START DATA SHOWN

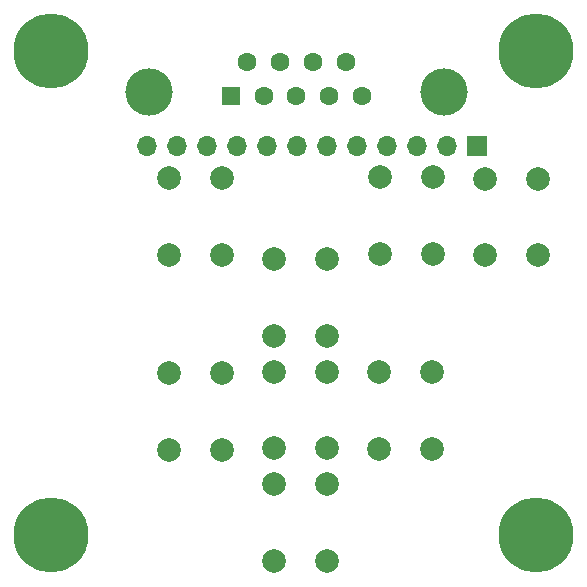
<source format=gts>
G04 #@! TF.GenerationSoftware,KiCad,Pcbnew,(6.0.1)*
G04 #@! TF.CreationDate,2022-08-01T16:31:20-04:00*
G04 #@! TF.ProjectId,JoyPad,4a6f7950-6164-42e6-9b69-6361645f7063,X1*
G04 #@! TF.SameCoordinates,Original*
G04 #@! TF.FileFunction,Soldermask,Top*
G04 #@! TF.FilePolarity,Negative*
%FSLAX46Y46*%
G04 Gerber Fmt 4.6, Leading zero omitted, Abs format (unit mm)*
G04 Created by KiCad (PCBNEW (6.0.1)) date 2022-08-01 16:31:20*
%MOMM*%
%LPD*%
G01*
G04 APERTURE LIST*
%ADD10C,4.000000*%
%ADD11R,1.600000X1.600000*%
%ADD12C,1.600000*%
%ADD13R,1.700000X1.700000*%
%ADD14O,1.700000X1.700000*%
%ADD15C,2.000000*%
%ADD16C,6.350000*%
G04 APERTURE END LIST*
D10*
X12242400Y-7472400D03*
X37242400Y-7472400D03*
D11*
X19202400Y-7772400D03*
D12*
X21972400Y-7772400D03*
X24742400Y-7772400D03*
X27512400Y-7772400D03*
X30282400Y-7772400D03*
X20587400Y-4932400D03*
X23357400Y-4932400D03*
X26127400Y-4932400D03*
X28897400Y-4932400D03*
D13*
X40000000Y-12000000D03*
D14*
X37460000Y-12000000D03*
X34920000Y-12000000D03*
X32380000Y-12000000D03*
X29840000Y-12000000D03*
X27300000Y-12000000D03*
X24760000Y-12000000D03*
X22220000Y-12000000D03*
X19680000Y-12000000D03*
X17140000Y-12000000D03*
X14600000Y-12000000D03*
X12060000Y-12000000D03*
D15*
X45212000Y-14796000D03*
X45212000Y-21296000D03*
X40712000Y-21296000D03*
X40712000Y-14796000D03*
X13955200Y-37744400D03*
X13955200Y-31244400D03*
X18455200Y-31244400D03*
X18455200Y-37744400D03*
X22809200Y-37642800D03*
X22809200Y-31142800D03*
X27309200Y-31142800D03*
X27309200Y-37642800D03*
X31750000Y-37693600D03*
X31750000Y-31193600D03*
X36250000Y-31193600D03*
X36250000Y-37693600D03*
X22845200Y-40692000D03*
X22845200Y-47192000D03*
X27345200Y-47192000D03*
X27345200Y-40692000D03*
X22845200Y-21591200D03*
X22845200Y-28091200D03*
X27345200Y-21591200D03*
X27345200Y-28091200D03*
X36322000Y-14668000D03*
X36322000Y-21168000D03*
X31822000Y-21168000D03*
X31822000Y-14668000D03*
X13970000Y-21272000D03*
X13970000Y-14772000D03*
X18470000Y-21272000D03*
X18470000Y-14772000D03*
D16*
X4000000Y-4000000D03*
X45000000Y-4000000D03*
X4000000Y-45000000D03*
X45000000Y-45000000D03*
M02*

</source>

END DATA SHOWN
START DATA SHOWN

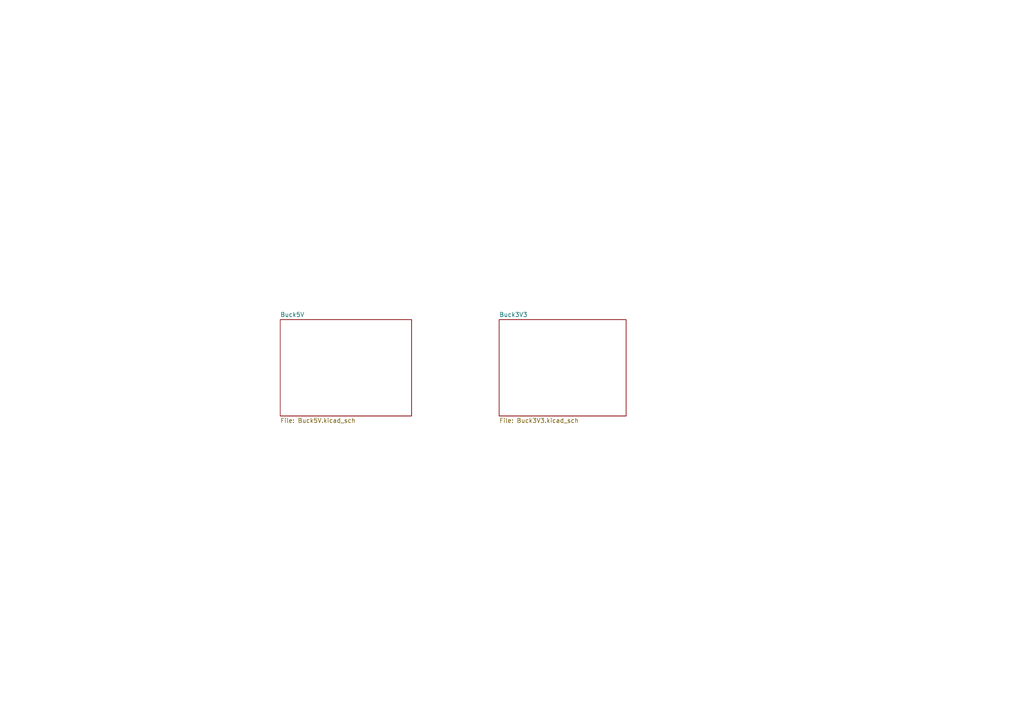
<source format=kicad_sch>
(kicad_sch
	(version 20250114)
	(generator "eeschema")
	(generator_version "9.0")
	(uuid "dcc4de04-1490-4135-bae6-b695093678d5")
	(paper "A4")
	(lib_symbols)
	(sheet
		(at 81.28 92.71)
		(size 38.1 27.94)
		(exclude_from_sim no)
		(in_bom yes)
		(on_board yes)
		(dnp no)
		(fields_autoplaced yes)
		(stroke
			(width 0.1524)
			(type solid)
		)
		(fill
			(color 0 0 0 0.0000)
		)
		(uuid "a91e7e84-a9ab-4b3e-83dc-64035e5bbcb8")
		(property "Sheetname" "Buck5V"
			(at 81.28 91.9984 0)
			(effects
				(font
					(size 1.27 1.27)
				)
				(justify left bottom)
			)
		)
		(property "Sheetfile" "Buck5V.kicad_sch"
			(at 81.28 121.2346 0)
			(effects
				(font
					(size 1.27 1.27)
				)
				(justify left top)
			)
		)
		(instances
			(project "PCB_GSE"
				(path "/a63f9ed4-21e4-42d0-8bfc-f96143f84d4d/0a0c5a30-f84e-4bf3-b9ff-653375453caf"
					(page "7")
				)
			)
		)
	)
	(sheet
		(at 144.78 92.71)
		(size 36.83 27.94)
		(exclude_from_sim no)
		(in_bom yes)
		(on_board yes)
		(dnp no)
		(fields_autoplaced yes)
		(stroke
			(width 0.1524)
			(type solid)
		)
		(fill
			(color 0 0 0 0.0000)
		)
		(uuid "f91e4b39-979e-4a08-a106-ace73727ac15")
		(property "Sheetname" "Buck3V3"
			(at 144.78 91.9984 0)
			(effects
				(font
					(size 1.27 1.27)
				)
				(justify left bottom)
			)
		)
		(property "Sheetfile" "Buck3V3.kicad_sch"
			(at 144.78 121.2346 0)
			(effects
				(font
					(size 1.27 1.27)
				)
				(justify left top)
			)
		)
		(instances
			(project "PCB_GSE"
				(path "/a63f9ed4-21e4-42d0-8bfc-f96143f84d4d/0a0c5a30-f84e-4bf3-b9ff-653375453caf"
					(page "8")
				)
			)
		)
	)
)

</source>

END DATA SHOWN

### TASK REQUIREMENTS
Looking back over the data above, restate word for word the lines that begin at the line with "<source format=gts>" and end at the line with "X27345200Y-40692000D03*", inclusive.

### TASK RESPONSE
<source format=gts>
G04 #@! TF.GenerationSoftware,KiCad,Pcbnew,(6.0.1)*
G04 #@! TF.CreationDate,2022-08-01T16:31:20-04:00*
G04 #@! TF.ProjectId,JoyPad,4a6f7950-6164-42e6-9b69-6361645f7063,X1*
G04 #@! TF.SameCoordinates,Original*
G04 #@! TF.FileFunction,Soldermask,Top*
G04 #@! TF.FilePolarity,Negative*
%FSLAX46Y46*%
G04 Gerber Fmt 4.6, Leading zero omitted, Abs format (unit mm)*
G04 Created by KiCad (PCBNEW (6.0.1)) date 2022-08-01 16:31:20*
%MOMM*%
%LPD*%
G01*
G04 APERTURE LIST*
%ADD10C,4.000000*%
%ADD11R,1.600000X1.600000*%
%ADD12C,1.600000*%
%ADD13R,1.700000X1.700000*%
%ADD14O,1.700000X1.700000*%
%ADD15C,2.000000*%
%ADD16C,6.350000*%
G04 APERTURE END LIST*
D10*
X12242400Y-7472400D03*
X37242400Y-7472400D03*
D11*
X19202400Y-7772400D03*
D12*
X21972400Y-7772400D03*
X24742400Y-7772400D03*
X27512400Y-7772400D03*
X30282400Y-7772400D03*
X20587400Y-4932400D03*
X23357400Y-4932400D03*
X26127400Y-4932400D03*
X28897400Y-4932400D03*
D13*
X40000000Y-12000000D03*
D14*
X37460000Y-12000000D03*
X34920000Y-12000000D03*
X32380000Y-12000000D03*
X29840000Y-12000000D03*
X27300000Y-12000000D03*
X24760000Y-12000000D03*
X22220000Y-12000000D03*
X19680000Y-12000000D03*
X17140000Y-12000000D03*
X14600000Y-12000000D03*
X12060000Y-12000000D03*
D15*
X45212000Y-14796000D03*
X45212000Y-21296000D03*
X40712000Y-21296000D03*
X40712000Y-14796000D03*
X13955200Y-37744400D03*
X13955200Y-31244400D03*
X18455200Y-31244400D03*
X18455200Y-37744400D03*
X22809200Y-37642800D03*
X22809200Y-31142800D03*
X27309200Y-31142800D03*
X27309200Y-37642800D03*
X31750000Y-37693600D03*
X31750000Y-31193600D03*
X36250000Y-31193600D03*
X36250000Y-37693600D03*
X22845200Y-40692000D03*
X22845200Y-47192000D03*
X27345200Y-47192000D03*
X27345200Y-40692000D03*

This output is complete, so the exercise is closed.